Duke University School of Medicine, Department of Radiology, Durham, North Carolina, United States.
J Med Imaging (Bellingham). 2025 May;12(3):035501. doi: 10.1117/1.JMI.12.3.035501. Epub 2025 May 21.
Breast cancer remains a leading cause of death for women. Screening programs are deployed to detect cancer at early stages. One current barrier identified by breast imaging researchers is a shortage of labeled image datasets. Addressing this problem is crucial to improve early detection models. We present an active learning (AL) framework for segmenting breast masses from 2D digital mammography, and we publish labeled data. Our method aims to reduce the input needed from expert annotators to reach a fully labeled dataset.
We create a dataset of 1136 mammographic masses with pixel-wise binary segmentation labels, with the test subset labeled independently by two different teams. With this dataset, we simulate a human annotator within an AL framework to develop and compare AI-assisted labeling methods, using a discriminator model and a simulated oracle to collect acceptable segmentation labels. A UNet model is retrained on these labels, generating new segmentations. We evaluate various oracle heuristics using the percentage of segmentations that the oracle relabels and measure the quality of the proposed labels by evaluating the intersection over union over a validation dataset.

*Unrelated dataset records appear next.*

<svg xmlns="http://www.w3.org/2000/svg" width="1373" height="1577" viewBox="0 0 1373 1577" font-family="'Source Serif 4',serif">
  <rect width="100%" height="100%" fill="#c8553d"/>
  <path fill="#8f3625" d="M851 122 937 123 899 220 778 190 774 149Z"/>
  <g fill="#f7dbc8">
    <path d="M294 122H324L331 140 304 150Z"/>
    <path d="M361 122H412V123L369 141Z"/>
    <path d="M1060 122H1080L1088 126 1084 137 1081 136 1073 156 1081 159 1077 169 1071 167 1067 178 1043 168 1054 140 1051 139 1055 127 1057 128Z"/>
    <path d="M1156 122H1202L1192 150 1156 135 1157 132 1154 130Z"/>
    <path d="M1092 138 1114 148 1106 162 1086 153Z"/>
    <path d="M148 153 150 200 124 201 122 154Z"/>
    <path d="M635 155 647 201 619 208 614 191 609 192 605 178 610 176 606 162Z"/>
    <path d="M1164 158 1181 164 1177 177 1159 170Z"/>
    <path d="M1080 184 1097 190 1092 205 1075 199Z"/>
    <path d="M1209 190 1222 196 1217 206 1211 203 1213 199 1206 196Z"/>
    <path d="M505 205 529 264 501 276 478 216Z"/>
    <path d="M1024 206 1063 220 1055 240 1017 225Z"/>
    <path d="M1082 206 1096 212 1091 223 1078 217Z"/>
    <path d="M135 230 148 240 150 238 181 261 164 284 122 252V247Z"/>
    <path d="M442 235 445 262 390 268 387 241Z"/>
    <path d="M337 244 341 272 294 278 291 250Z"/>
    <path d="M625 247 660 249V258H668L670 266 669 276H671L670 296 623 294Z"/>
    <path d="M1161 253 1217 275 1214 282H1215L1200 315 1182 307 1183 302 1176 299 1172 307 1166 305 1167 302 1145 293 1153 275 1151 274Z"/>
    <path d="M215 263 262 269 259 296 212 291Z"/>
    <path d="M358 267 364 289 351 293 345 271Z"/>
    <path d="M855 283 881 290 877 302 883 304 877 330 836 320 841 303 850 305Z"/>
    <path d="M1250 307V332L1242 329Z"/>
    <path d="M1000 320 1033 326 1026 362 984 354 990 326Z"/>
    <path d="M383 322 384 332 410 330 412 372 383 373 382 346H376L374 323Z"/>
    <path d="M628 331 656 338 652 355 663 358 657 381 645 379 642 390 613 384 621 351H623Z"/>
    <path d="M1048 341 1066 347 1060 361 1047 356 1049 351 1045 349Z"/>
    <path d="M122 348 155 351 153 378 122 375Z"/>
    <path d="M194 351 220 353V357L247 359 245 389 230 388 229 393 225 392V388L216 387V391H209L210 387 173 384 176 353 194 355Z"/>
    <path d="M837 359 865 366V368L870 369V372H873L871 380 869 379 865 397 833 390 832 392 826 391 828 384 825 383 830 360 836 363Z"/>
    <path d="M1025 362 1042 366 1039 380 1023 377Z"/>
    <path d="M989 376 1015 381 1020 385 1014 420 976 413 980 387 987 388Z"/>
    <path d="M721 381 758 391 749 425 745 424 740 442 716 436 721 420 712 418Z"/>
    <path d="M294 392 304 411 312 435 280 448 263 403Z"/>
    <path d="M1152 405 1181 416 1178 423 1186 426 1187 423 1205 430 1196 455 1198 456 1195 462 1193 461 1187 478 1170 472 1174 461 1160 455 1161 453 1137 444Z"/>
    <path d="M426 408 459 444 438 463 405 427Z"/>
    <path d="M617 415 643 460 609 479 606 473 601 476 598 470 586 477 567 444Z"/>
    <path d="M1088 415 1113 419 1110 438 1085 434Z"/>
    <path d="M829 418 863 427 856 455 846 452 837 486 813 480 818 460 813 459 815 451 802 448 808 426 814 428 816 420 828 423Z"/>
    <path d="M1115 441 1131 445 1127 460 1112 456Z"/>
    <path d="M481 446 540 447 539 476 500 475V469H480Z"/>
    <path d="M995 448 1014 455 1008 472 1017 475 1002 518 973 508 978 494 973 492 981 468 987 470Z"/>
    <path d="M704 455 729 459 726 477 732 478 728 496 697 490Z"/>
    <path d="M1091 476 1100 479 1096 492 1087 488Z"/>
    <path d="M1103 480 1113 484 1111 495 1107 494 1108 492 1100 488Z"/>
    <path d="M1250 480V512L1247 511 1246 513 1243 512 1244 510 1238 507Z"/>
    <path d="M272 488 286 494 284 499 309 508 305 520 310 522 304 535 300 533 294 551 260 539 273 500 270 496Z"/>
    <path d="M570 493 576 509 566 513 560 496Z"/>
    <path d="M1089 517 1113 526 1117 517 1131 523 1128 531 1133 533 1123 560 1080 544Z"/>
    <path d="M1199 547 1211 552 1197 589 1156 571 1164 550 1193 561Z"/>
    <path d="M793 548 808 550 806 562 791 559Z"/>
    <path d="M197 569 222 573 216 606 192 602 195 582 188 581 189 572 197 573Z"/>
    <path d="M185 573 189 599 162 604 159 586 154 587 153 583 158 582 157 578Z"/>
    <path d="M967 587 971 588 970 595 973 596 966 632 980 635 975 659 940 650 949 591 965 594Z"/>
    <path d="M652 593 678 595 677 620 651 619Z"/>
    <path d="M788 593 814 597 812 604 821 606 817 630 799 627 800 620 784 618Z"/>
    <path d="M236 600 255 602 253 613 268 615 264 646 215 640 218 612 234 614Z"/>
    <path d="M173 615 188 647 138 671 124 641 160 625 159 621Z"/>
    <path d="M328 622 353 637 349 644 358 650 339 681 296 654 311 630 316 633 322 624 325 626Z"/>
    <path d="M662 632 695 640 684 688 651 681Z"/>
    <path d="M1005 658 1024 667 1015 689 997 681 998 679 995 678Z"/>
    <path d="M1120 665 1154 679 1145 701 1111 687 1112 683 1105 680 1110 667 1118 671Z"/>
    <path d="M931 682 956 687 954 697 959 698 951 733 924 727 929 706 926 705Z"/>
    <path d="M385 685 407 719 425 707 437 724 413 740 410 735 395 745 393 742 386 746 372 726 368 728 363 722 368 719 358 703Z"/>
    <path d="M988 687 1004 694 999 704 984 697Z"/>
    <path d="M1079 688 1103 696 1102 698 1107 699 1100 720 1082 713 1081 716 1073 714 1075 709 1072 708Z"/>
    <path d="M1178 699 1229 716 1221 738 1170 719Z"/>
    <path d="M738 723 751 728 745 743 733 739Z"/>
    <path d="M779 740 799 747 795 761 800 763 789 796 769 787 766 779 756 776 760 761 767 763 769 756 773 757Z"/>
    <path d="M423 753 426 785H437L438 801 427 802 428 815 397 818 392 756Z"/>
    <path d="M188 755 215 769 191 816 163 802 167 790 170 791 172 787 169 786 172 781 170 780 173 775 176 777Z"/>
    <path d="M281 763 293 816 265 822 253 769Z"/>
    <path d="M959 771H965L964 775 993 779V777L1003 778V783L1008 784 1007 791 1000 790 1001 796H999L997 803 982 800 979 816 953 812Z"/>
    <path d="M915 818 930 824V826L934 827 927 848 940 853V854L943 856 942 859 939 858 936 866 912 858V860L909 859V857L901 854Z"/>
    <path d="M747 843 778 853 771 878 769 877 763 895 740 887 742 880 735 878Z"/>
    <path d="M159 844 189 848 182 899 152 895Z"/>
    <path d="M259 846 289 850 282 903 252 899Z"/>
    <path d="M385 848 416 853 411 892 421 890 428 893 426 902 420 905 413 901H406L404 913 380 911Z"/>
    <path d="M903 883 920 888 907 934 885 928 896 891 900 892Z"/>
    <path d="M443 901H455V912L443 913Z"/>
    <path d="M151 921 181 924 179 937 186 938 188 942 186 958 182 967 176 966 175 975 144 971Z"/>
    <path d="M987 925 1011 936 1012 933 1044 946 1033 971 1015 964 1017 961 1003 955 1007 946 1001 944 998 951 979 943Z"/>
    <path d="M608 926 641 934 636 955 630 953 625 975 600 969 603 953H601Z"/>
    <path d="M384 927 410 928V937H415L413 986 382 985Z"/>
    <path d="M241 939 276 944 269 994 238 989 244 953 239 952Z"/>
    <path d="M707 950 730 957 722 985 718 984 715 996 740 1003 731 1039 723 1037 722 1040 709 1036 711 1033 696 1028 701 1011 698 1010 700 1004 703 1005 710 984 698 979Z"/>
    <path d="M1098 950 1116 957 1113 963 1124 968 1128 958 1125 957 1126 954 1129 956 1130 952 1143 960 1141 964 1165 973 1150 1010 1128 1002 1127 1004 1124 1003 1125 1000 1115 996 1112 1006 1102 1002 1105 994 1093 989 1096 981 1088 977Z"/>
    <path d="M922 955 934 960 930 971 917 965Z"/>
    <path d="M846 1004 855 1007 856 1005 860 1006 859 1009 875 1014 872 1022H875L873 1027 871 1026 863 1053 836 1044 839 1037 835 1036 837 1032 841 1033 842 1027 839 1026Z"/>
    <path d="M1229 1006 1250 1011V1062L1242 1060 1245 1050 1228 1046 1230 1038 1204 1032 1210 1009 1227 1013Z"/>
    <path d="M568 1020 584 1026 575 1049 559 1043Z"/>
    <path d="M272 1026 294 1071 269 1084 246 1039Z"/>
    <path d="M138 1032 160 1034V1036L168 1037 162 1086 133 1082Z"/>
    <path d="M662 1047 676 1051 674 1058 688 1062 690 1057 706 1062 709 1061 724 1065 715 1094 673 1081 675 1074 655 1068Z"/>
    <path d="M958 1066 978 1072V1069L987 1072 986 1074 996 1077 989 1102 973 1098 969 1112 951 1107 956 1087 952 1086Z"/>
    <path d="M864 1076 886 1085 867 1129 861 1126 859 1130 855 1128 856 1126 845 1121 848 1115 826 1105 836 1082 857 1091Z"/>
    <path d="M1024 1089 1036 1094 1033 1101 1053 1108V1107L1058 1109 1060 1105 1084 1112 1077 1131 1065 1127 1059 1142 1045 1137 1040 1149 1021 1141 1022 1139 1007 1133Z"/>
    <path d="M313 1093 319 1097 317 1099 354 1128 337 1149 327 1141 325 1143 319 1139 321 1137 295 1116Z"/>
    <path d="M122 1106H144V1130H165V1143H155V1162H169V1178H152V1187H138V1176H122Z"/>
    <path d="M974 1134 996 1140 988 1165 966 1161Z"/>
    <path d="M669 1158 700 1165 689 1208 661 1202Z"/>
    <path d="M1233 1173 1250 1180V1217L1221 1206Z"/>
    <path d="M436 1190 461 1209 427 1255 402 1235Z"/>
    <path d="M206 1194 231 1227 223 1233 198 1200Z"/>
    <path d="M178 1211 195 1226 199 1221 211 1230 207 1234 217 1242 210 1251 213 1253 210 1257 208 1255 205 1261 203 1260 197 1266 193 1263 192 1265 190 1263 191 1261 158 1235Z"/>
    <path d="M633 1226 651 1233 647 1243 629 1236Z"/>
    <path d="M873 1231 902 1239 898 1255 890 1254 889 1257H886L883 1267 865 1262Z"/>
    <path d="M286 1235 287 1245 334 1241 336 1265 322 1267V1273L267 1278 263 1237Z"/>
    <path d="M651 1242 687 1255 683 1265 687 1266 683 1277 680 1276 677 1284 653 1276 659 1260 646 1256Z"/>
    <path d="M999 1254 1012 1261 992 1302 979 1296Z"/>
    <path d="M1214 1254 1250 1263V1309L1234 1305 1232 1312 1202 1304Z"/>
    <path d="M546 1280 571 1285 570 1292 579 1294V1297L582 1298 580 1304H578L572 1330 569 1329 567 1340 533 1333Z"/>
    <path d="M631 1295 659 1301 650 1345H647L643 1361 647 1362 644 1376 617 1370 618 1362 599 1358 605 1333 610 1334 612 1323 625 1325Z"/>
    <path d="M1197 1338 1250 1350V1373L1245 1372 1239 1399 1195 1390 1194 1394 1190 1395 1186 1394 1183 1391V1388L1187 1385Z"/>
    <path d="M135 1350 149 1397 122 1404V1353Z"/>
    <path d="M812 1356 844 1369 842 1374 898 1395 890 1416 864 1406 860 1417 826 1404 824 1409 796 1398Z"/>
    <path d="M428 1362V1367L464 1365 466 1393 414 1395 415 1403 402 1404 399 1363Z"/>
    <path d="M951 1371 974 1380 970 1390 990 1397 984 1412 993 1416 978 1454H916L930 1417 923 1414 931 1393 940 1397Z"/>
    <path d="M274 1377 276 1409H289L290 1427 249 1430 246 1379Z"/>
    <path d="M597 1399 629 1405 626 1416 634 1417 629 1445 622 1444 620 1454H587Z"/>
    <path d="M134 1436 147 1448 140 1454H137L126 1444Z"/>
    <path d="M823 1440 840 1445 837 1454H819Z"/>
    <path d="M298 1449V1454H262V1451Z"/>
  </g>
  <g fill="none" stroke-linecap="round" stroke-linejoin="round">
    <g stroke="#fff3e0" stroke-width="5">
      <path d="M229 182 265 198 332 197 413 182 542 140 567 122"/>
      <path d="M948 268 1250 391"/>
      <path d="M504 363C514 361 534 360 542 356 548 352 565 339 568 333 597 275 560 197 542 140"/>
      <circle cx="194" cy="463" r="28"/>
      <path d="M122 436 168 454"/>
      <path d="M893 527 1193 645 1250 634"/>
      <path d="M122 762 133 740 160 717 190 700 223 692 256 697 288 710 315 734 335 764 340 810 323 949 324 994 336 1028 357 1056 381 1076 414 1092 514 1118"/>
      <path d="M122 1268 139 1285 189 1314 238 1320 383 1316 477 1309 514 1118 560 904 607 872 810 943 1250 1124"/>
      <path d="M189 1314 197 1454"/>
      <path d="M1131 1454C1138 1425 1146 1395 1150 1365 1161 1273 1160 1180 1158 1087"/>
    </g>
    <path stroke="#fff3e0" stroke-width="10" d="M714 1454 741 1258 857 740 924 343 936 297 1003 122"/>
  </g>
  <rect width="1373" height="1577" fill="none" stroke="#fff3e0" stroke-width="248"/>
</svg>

Our method reduces expert annotator input by 44%. We present a dataset of 1136 binary segmentation labels approved by board-certified radiologists and make the 143-image validation set public for comparison with other researchers' methods.
We demonstrate that AL can significantly improve the efficiency and time-effectiveness of creating labeled mammogram datasets. Our framework facilitates the development of high-quality datasets while minimizing manual effort in the domain of digital mammography.
乳腺癌仍是女性死亡的主要原因。开展筛查项目以在早期阶段检测癌症。乳腺影像研究人员目前发现的一个障碍是缺乏带标注的图像数据集。解决这个问题对于改进早期检测模型至关重要。我们提出了一种用于从二维数字乳腺钼靶图像中分割乳腺肿块的主动学习(AL)框架,并发布了带标注的数据。我们的方法旨在减少专家标注人员为获得一个完全带标注的数据集所需的投入。
我们创建了一个包含1136个乳腺钼靶肿块的数据集,带有逐像素的二进制分割标注,测试子集由两个不同团队独立标注。利用这个数据集,我们在一个主动学习框架内模拟人类标注人员,以开发和比较人工智能辅助的标注方法,使用一个判别模型和一个模拟预言机来收集可接受的分割标注。在这些标注上对一个U-Net模型进行重新训练,生成新的分割结果。我们使用预言机重新标注的分割结果的百分比来评估各种预言机启发式方法,并通过在一个验证数据集上评估交并比来衡量所提出标注的质量。
我们的方法将专家标注人员的投入减少了44%。我们展示了一个由获得委员会认证的放射科医生批准的1136个二进制分割标注的数据集,并公开了143幅图像的验证集,以便与其他研究人员的方法进行比较。
我们证明主动学习可以显著提高创建带标注的乳腺钼靶数据集的效率和时效性。我们的框架有助于高质量数据集的开发,同时将数字乳腺钼靶领域的人工工作量降至最低。